MATERIAL TO PROCESS

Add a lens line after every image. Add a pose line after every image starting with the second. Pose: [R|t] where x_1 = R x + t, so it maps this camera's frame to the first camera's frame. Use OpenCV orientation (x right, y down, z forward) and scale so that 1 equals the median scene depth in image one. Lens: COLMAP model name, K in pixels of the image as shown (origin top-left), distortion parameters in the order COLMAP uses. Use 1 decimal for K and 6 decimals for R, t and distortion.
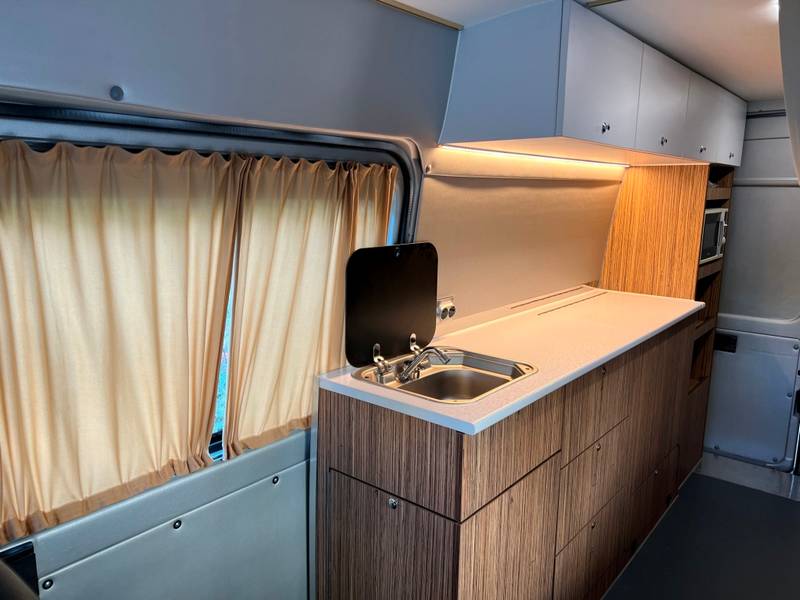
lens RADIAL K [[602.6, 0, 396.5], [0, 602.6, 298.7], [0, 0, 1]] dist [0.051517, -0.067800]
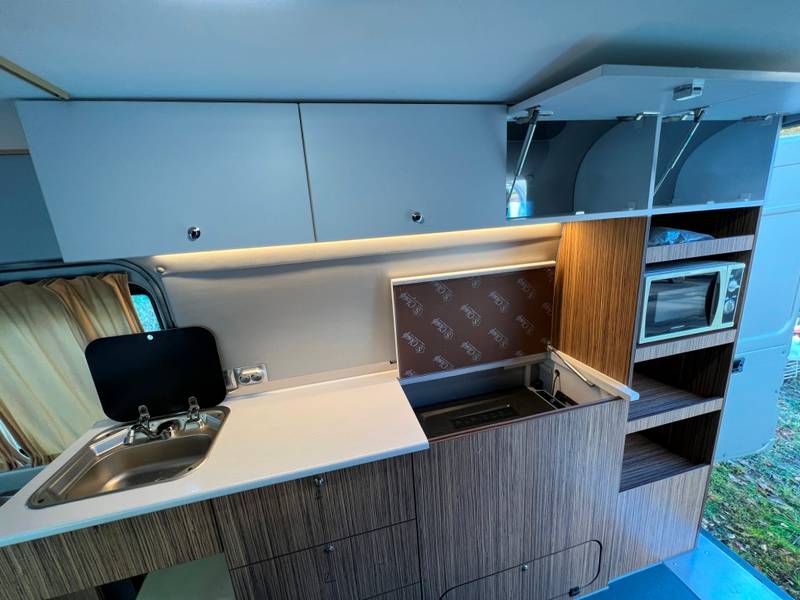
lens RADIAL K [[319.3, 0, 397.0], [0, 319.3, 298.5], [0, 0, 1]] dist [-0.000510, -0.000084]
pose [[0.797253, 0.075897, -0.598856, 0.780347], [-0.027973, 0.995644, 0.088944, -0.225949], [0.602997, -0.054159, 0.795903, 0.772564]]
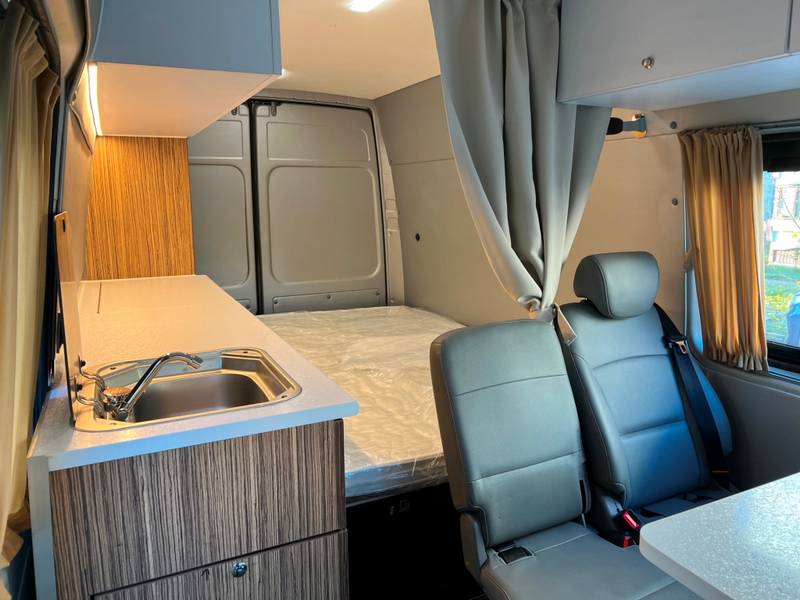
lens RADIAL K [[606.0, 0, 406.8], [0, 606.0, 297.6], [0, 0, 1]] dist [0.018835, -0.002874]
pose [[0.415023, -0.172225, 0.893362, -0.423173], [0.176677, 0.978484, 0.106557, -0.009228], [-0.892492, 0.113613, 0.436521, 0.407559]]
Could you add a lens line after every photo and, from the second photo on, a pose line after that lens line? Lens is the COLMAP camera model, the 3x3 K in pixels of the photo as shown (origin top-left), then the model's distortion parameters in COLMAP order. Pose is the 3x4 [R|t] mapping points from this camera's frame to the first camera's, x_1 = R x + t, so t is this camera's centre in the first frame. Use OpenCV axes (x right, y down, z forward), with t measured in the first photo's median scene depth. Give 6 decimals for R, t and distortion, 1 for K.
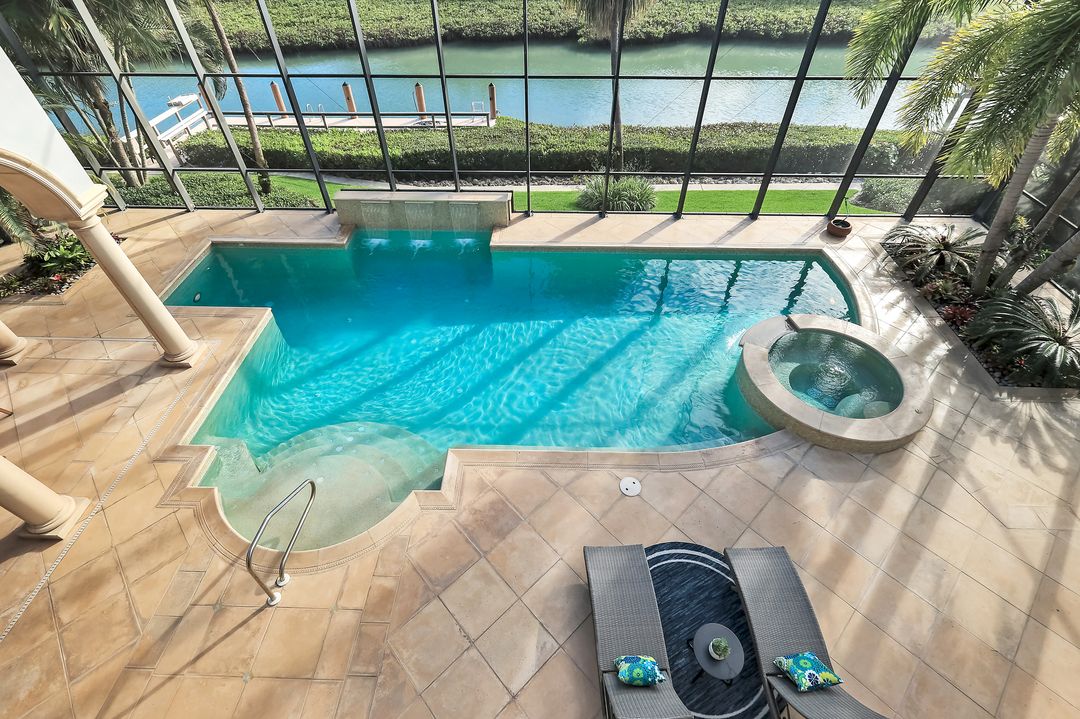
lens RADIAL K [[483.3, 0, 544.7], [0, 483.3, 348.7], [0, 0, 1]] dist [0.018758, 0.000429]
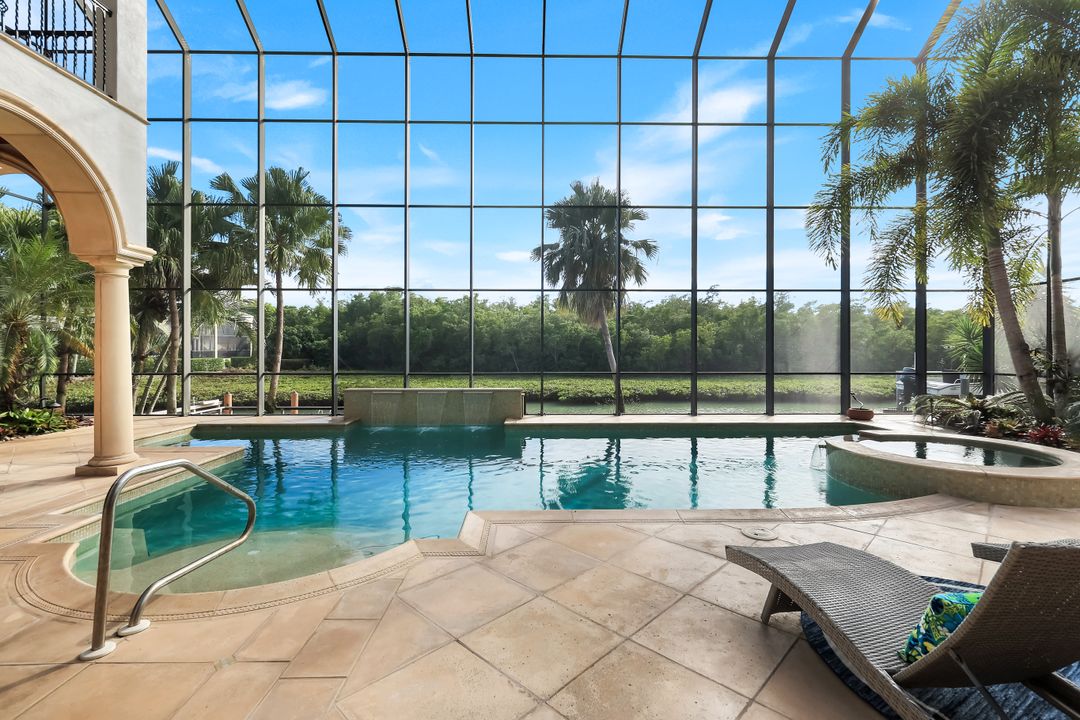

TASK TO CARRY OUT
Copy every line of the material above word for word, leaving out the pictures.

SOLUTION FOR THIS TASK
Add a lens line after every image. Add a pose line after every image starting with the second. Pose: [R|t] where x_1 = R x + t, so it maps this camera's frame to the first camera's frame. Use OpenCV orientation (x right, y down, z forward) and scale so that 1 equals the median scene depth in image one. Lens: COLMAP model name, K in pixels of the image as shown (origin top-left), distortion parameters in the order COLMAP uses. Use 1 decimal for K and 6 decimals for R, t and distortion.
lens RADIAL K [[602.6, 0, 396.5], [0, 602.6, 298.7], [0, 0, 1]] dist [0.051517, -0.067800]
lens RADIAL K [[319.3, 0, 397.0], [0, 319.3, 298.5], [0, 0, 1]] dist [-0.000510, -0.000084]
pose [[0.797253, 0.075897, -0.598856, 0.780347], [-0.027973, 0.995644, 0.088944, -0.225949], [0.602997, -0.054159, 0.795903, 0.772564]]
lens RADIAL K [[606.0, 0, 406.8], [0, 606.0, 297.6], [0, 0, 1]] dist [0.018835, -0.002874]
pose [[0.415023, -0.172225, 0.893362, -0.423173], [0.176677, 0.978484, 0.106557, -0.009228], [-0.892492, 0.113613, 0.436521, 0.407559]]
Could you add a lens line after every photo and, from the second photo on, a pose line after that lens line? Lens is the COLMAP camera model, the 3x3 K in pixels of the photo as shown (origin top-left), then the model's distortion parameters in COLMAP order. Pose is the 3x4 [R|t] mapping points from this camera's frame to the first camera's, x_1 = R x + t, so t is this camera's centre in the first frame. Use OpenCV axes (x right, y down, z forward), with t measured in the first photo's median scene depth. Give 6 decimals for R, t and distortion, 1 for K.
lens RADIAL K [[483.3, 0, 544.7], [0, 483.3, 348.7], [0, 0, 1]] dist [0.018758, 0.000429]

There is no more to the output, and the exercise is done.